#### Fragmento de la página:
....................

Desde que estalló la epidemia del COVID-19 el concepto crítico ha
sido “contención”, como parar o, al menos, ralentizar la extensión del
virus. En resumen, “ganar tiempo” para encontrar la naturaleza y la
pauta de actuación del bicho, y, a renglón seguido, lograr la vacuna que
permita superar la crisis. El problema radica en el “tiempo”, cuánto se
tarda en establecer un método de contención eficaz.
En este tipo de crisis se superponen tres problemas, el primero es el
propio virus, el segundo radica en las medidas iniciales para
contenerlo y finalmente cuenta el efecto del miedo que altera las
expectativas con impacto en la economía. Por lo que vamos viendo hay
otra lección adicional: las consecuencias sociales, los cambios de
comportamiento que tienen mucho que ver con la higiene.
A medida que pasan las semanas ganan puntos la tesis de que esta
crisis vírica va a ser de mayor cuantía, con efectos que dejarán huella,
que cambiarán comportamientos y formas de organización. Por ejemplo los
grandes congresos, ferias y semejantes con concentración de muchas
personas de muy diversas procedencias van a sufrir cambios de formato y
de exigencias. En esto también se notará la digitalización, es decir la
puesta en común de novedades, de ideas, de debates a través de las
redes, virtual y no solo presencial.
Otro tanto va a ocurrir con el teletrabajo que no pocas compañías
están ensayando ahora por necesidad, como medida preventiva. Quienes lo
están haciendo dicen que merece la pena utilizar el procedimiento una
vez que desaparezca la epidemia.
En estos días la mayor inquietud radica no tanto en las letales
consecuencias del virus (son bajas), cuanto en el trastorno de la vida
cotidiana por las medidas de contención que van de radicales (caso de
China), a las aparentemente radicales (caso italiano) y a las más
mesuradas (hasta ahora) que es el caso español.
Otro factor crítico es la credibilidad de la información, la
transparencia de las autoridades que se ocupan de gestionar la crisis.
Todos los gobiernos, especialmente los democráticos, reiteran que
prefieren la transparencia inmediata, con todas sus consecuencias, que
la reserva cautelosa, la ocultación o el retraso de la información. El
problema es que se puede tener voluntad de informar, pero la información
es poco consistente por falta de datos, es mayor la ignorancia que el
conocimiento.
Las estadísticas de contagiados están sometidas a la capacidad de
diagnóstico, lo cual implica retraso en los datos. Más fiables son los
datos de mortalidad aunque en este caso están sometidos a una duda: ¿son
fallecidos por coronavirus o con coronavirus?, ¿qué incidencia tiene el
virus en el óbito?
Más incalculable es el coste de la contención en términos económicos,
el impacto de unas medidas cambiantes que alteran la vida social y los
flujos económicos. La ruptura de las cadenas de suministros se notará
pasadas unas semanas, una vez que se agotan las reservas y las
soluciones alternativas de emergencia.
De momento cada país, cada región, cada ciudad, adopta las medidas
que estima convenientes sin someterse a un patrón universal y común que
las organizaciones internacionales no han sido capaces de ofrecer, entre
otras razones porque no saben cuál es el mejor camino para esa
contención. Así que se cumple la doctrina Sinatra. “A mi manera”.

....................

#### Extracto de datos:
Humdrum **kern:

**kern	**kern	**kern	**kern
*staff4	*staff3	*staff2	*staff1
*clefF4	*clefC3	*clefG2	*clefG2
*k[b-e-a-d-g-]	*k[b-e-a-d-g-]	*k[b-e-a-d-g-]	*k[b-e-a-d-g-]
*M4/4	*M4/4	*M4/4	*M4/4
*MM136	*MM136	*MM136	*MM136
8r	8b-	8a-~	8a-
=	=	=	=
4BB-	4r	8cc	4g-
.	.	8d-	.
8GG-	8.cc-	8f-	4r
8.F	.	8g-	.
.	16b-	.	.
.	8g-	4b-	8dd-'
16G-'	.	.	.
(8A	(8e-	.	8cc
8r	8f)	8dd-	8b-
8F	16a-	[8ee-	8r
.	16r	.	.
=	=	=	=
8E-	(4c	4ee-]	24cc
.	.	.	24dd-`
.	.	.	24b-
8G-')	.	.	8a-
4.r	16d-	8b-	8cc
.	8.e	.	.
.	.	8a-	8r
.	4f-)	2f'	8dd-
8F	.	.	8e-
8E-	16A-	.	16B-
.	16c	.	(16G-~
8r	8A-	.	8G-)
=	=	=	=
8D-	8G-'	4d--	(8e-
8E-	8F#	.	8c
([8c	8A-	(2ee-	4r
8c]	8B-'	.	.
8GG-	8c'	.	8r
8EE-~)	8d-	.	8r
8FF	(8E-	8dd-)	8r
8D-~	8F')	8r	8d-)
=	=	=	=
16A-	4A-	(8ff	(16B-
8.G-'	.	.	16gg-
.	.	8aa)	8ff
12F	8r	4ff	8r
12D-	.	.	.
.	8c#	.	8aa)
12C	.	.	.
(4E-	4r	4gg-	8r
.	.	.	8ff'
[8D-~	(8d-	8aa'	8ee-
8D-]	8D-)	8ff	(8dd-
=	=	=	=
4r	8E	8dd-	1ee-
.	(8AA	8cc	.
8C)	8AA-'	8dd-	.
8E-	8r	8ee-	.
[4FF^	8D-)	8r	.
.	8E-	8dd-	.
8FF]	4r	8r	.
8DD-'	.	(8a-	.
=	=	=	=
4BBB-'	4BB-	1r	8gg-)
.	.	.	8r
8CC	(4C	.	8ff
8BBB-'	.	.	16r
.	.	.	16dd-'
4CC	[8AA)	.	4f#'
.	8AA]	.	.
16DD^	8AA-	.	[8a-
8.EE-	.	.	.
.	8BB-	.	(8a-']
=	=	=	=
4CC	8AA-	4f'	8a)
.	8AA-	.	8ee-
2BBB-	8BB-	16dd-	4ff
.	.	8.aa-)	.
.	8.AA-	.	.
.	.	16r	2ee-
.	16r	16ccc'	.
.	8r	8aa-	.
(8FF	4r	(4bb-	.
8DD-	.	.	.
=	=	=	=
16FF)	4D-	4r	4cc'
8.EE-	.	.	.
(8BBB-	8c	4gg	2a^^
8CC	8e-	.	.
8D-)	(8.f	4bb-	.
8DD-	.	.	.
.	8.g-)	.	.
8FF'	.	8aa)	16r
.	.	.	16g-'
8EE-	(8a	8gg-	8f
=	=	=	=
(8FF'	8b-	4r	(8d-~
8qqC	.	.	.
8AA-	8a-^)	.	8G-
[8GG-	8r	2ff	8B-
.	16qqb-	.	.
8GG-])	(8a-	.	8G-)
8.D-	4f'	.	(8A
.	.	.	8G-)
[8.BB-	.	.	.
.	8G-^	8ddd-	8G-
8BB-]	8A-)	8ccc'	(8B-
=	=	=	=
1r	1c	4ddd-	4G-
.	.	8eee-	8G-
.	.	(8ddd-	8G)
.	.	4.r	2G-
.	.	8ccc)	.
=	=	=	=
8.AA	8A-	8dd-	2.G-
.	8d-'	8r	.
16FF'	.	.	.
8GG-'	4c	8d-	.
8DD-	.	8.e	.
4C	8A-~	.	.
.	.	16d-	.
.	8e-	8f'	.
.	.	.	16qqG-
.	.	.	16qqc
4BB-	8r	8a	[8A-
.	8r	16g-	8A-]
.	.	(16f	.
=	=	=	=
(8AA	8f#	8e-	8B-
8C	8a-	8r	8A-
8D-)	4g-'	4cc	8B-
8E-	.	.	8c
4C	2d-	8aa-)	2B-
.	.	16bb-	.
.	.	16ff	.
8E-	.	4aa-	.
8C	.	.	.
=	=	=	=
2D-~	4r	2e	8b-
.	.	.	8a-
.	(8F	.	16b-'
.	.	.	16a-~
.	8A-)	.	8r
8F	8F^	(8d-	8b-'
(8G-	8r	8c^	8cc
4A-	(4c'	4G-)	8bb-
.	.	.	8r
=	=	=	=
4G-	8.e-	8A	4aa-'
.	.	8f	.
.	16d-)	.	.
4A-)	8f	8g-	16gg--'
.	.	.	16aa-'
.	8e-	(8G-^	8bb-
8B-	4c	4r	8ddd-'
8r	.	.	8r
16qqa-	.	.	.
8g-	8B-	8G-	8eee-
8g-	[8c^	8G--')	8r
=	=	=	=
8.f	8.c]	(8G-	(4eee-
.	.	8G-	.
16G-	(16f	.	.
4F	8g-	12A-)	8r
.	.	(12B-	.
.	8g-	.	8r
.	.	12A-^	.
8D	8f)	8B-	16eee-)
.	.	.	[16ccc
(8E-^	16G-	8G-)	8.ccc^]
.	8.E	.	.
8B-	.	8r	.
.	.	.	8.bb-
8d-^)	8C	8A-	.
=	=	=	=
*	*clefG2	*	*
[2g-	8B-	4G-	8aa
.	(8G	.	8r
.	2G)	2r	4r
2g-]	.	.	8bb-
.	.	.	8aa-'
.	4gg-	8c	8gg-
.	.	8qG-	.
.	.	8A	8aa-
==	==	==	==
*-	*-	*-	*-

....................

#### Acción requerida 1:
Según el texto sobre la contención del COVID-19, ¿por qué llegan con retraso los datos de contagiados? Explícalo en una o dos oraciones.
#### Acción requerida 2:
Reproduce el fragmento del texto sobre la contención del COVID-19 que va de "Desde que estalló" a "de contención eficaz.".

#### Respuesta 1:
Las estadísticas de contagiados dependen de la capacidad de diagnóstico. Esa dependencia provoca que los datos lleguen con retraso.

#### Respuesta 2:
Desde que estalló la epidemia del COVID-19 el concepto crítico ha
sido “contención”, como parar o, al menos, ralentizar la extensión del
virus. En resumen, “ganar tiempo” para encontrar la naturaleza y la
pauta de actuación del bicho, y, a renglón seguido, lograr la vacuna que
permita superar la crisis. El problema radica en el “tiempo”, cuánto se
tarda en establecer un método de contención eficaz.